Europas Abhängigkeit vom Öl wird durch den Iran-Krieg und Druck aus den USA deutlich. Donald Trump zeigte sich auf Truth Social verärgert darüber, dass europäische Verbündete zögerlich gegenüber einem Einsatz an der Strasse von Hormuz waren, und meinte, Europa solle sich sein Öl selbst besorgen.
Diese Aussagen verdeutlichen Europas Abhängigkeit: Der Kontinent importiert den Großteil des für Verkehrsmittel wie Autos, Lastwagen und Flugzeuge benötigten Öls sowie das meiste Erdgas, das Heizungen, Kraftwerke und Industrieöfen versorgt. Diese Situation macht Europa vom guten Willen der Petrostaaten abhängig.
Der Iran-Krieg und Trumps Drohungen machen deutlich: Europas Abhängigkeit sollte reduziert werden – zuerst dort, wo es technisch am einfachsten ist. Eine realistische Option im Strassenverkehr ist der Übergang auf elektrische Antriebe. Aktuell wird die Elektromobilität entweder als Irrweg oder übermäßig idealisiert betrachtet.
Tatsächlich bleiben Diesel- und Benzinautos in vielen Bereichen überlegen, etwa bei Reichweite oder beim Ziehen schwerer Lasten. Allerdings erschafft die Elektromobilität neue Abhängigkeiten: Die Batterieproduktion ist fast vollständig chinesisch geprägt, und Europa hat Schwierigkeiten beim Zugang zu notwendigen Rohstoffen.
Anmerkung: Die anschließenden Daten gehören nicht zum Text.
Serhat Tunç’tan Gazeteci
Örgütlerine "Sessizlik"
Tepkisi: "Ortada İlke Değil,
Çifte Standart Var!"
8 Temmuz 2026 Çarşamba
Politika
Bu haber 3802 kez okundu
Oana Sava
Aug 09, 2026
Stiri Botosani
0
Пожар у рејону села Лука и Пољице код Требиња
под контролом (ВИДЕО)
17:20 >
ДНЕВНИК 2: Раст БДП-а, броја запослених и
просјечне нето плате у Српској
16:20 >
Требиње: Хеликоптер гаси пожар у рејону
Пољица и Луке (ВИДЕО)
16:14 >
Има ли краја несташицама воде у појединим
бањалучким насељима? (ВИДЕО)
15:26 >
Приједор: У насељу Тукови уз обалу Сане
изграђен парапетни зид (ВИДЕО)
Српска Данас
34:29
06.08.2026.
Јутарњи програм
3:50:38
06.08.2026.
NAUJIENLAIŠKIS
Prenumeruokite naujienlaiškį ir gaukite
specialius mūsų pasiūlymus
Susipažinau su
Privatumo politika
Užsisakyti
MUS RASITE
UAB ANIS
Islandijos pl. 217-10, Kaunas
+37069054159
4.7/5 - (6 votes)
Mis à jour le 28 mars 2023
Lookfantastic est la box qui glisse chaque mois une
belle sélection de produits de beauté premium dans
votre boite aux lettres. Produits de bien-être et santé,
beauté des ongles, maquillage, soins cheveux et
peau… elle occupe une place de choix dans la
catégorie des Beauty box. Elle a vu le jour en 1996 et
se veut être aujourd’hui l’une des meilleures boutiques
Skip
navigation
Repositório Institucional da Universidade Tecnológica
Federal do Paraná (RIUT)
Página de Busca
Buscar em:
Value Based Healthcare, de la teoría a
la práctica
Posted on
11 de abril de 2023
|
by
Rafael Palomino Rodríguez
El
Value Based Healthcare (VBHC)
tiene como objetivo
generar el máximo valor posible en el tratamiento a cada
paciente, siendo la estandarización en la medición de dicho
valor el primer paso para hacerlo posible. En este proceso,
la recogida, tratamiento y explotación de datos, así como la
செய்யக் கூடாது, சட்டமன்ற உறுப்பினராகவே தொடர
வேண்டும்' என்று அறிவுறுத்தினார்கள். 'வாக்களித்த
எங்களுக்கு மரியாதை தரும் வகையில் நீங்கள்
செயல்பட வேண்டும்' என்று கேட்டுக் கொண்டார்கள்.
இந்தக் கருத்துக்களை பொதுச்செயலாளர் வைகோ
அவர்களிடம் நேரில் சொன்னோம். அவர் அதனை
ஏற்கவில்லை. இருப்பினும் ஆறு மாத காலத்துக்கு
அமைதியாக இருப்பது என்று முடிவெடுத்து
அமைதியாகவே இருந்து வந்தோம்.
Trotzdem bietet die Technologie Möglichkeiten zur Reduzierung des Energiebedarfs und Diversifizierung. Elektroautos sind effizienter und benötigen für dieselbe Kilometerzahl deutlich weniger Energie als Benzin- oder Dieselfahrzeuge. Zudem kann ein wachsender Teil des Stroms in Europa klimafreundlich erzeugt werden, etwa durch Wasserkraftwerke, Windräder oder Kernenergie.
Ein Beispiel ist die Solarenergie: Eine Photovoltaikanlage der Größe eines Parkplatzes liefert genug Strom für mindestens 10.000 Fahrkilometer pro Jahr mit einem Elektroauto.
In einer Welt knapper werdender Energieressourcen sind Effizienzvorteile strategische Vorteile, ein Umstand, den China bereits erkannt hat und die Elektromobilität intensiv vorantreibt. Peking möchte seine Abhängigkeit von fossilen Importen verringern.
Für Konsumenten sind Elektroautos anfänglich teurer als Verbrenner, jedoch fallen über den gesamten Lebenszyklus oft ähnliche oder niedrigere Gesamtkosten an – besonders bei häufigem Laden zu Hause oder am Arbeitsplatz. Dies erkennen zunehmend Konsumenten: In der Schweiz stiegen die Verkäufe von Plug-in-Hybriden und reinen Elektroautos im ersten Quartal um fast 40 Prozent, ähnliche Trends zeigen sich in Großbritannien und sogar in den USA.
Ob diese Entwicklung anhält, wenn sich der Ölmarkt beruhigt, ist ungewiss. Der Chef der Internationalen Energieagentur, Fatih Birol, sieht jedoch mehr als eine Momentaufnahme: Er glaubt, dass der gegenwärtige Ölpreisschock die Verbreitung klimafreundlicher Technologien nachhaltig beschleunigt, getrieben nicht allein vom Klimaschutz, sondern auch von Sorgen um die Energiesicherheit.
Trotz neuer Abhängigkeiten muss Europa in Elektromobilität investieren. Die Technologie ist längst mehr als ein Mittel zum Klimaschutz; sie ist zu einer strategischen Aufgabe geworden.